■ **REQUIREMENT**: All of the data should be repeated exactly; pictures are not part of the copy.

++++ DATA ++++

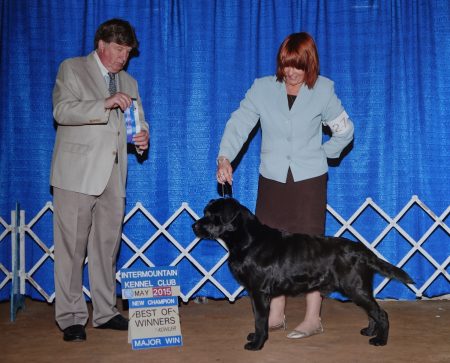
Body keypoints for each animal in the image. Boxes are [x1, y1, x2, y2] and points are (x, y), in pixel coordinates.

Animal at [192, 198, 414, 352]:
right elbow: (259, 319)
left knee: (381, 313)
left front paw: (257, 344)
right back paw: (369, 332)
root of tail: (363, 250)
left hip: (355, 287)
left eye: (212, 215)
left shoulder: (259, 291)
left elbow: (260, 320)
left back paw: (380, 340)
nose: (194, 226)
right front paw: (255, 337)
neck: (248, 241)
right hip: (359, 289)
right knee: (371, 312)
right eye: (205, 212)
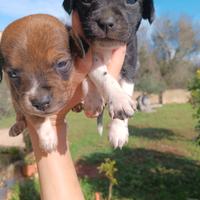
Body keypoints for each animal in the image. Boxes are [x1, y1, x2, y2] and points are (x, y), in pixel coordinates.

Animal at [0, 13, 87, 152]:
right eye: (12, 74)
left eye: (62, 63)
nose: (41, 103)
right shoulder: (21, 101)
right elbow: (37, 117)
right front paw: (48, 137)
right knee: (19, 116)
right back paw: (17, 126)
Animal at [62, 0, 155, 148]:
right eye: (86, 1)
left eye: (131, 2)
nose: (106, 22)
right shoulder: (87, 55)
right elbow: (101, 75)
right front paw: (114, 99)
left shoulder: (130, 62)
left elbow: (125, 88)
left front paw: (118, 130)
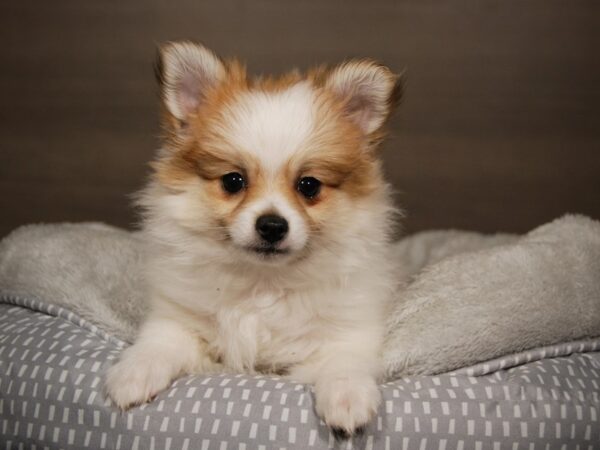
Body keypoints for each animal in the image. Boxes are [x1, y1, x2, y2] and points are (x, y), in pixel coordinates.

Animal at [105, 42, 400, 436]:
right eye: (233, 181)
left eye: (309, 185)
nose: (272, 225)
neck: (263, 284)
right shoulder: (178, 317)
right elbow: (158, 342)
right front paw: (133, 374)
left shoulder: (349, 331)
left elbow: (343, 362)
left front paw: (347, 399)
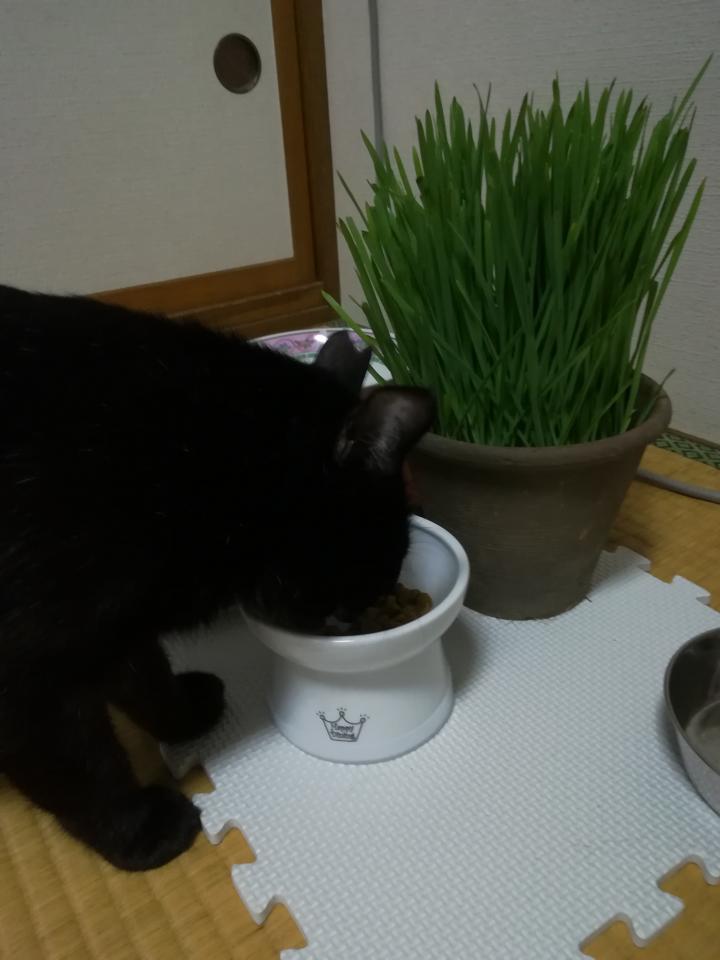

++++

■ **SOLUTION FOR THIS EXERCISE**:
Body keypoints for each animal in the image. Boxes are [x1, y1, x2, y2] and points are (x, y), in pixel coordinates.

Animal at [192, 198, 414, 352]:
right elbow: (259, 319)
left knee: (381, 313)
left front paw: (257, 344)
right back paw: (369, 332)
root of tail: (363, 250)
left hip: (355, 287)
left eye: (212, 215)
left shoulder: (259, 291)
left elbow: (260, 320)
left back paw: (380, 340)
nose: (194, 226)
right front paw: (255, 337)
neck: (248, 241)
right hip: (359, 289)
right knee: (371, 312)
right eye: (205, 212)
Body keypoints for each animal in the image. Boxes are [x1, y1, x2, y2] and points are (x, y), in pixel coordinates.

Animal at [0, 13, 87, 152]:
right eye: (12, 74)
left eye: (62, 63)
nose: (41, 103)
right shoulder: (21, 101)
right elbow: (37, 117)
right front paw: (48, 137)
right knee: (19, 116)
right back paw: (17, 126)
Animal at [62, 0, 155, 148]:
right eye: (86, 1)
left eye: (131, 2)
nose: (106, 22)
right shoulder: (87, 55)
right elbow: (101, 75)
right front paw: (114, 99)
left shoulder: (130, 62)
left elbow: (125, 88)
left front paw: (118, 130)
Body keypoints for each animal in the image. Boxes are [x1, y1, x2, y2] and points are (x, y), in pixel coordinates.

Animal at [105, 42, 400, 436]:
right eye: (233, 181)
left eye: (309, 185)
nose: (272, 225)
neck: (263, 284)
right shoulder: (178, 317)
right elbow: (158, 342)
right front paw: (133, 374)
left shoulder: (349, 331)
left elbow: (343, 362)
left front paw: (347, 399)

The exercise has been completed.